Absence of association between a common mutation in the methylenetetrahydrofolate reductase gene and the risk of coronary artery disease

Background Elevated total plasma homocysteine levels are associated with an increased risk of coronary artery disease. Plasma homocysteine levels are influenced by nutritional and hereditary factors. A point mutation (cytosin to thymidine substitution; C677→T) in the gene encoding methylenetetrahydrofolate reductase (MTHFR), has been reported to render the enzyme thermolabile and has been associated with elevations in homocysteine levels in homozygous carriers (TT genotype). Methods To examine the hypothesis that the T allele (coding for the thermolabile defect of MTHFR) influences the risk of coronary artery disease, we genotyped 340 patients with coronary artery disease and 105 control subjects in whom coronary artery disease was excluded by coronary angiography. Furthermore, we studied the genotype frequency in 104 age‐ and sex‐matched healthy persons as a control group without signs of atherosclerotic disease.
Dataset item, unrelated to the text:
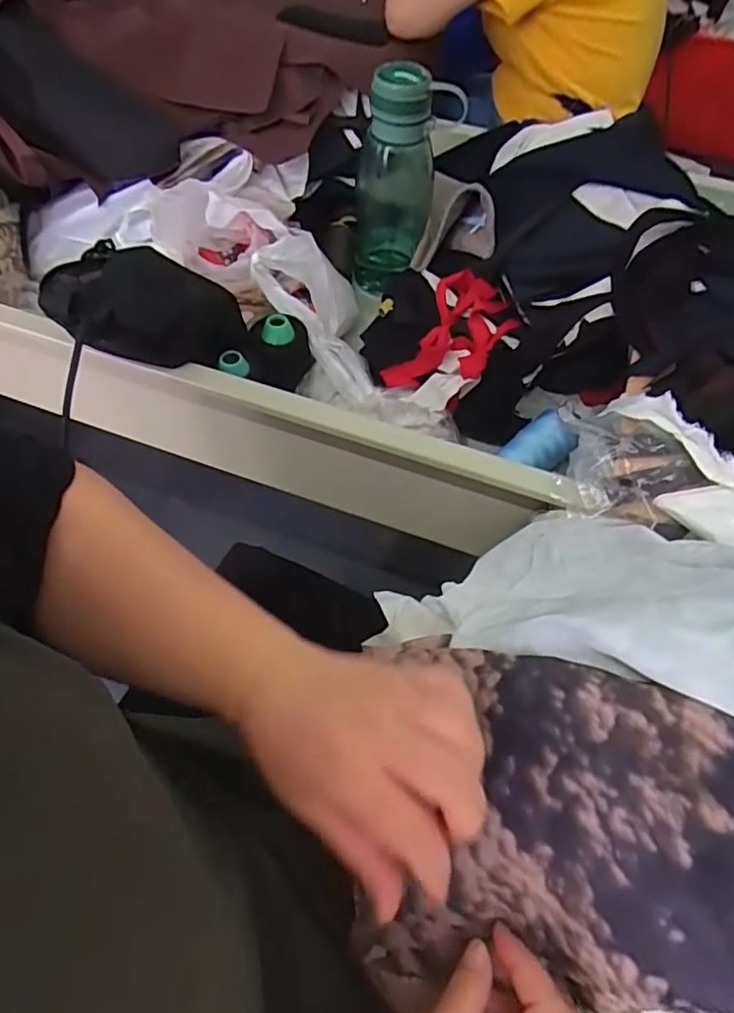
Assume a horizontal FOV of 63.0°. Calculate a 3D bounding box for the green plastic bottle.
[{"bbox_3d":[0.040,-0.396,0.730,0.104,0.253,0.094,2,56,-1],"label":"green plastic bottle"}]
Results Allele frequencies for C (wild‐type allele) and T allele (mutant allele) were 0.68 and 0.32 respectively in the healthy control subjects, 0.66 and 0.34 respectively in patients with angiographically excluded coronary artery disease and 0.69 and 0.31 respectively in coronary artery disease patients ( P  = NS). The allele frequencies of the total study population were 0.68 and 0.32. Conclusion Our data show that homozygosity for the C677→T mutation in this European population is not associated with increased risk of coronary artery disease. This finding suggests that the C677→T mutation of the MTHFR gene does not represent a marker for increased cardiovascular risk.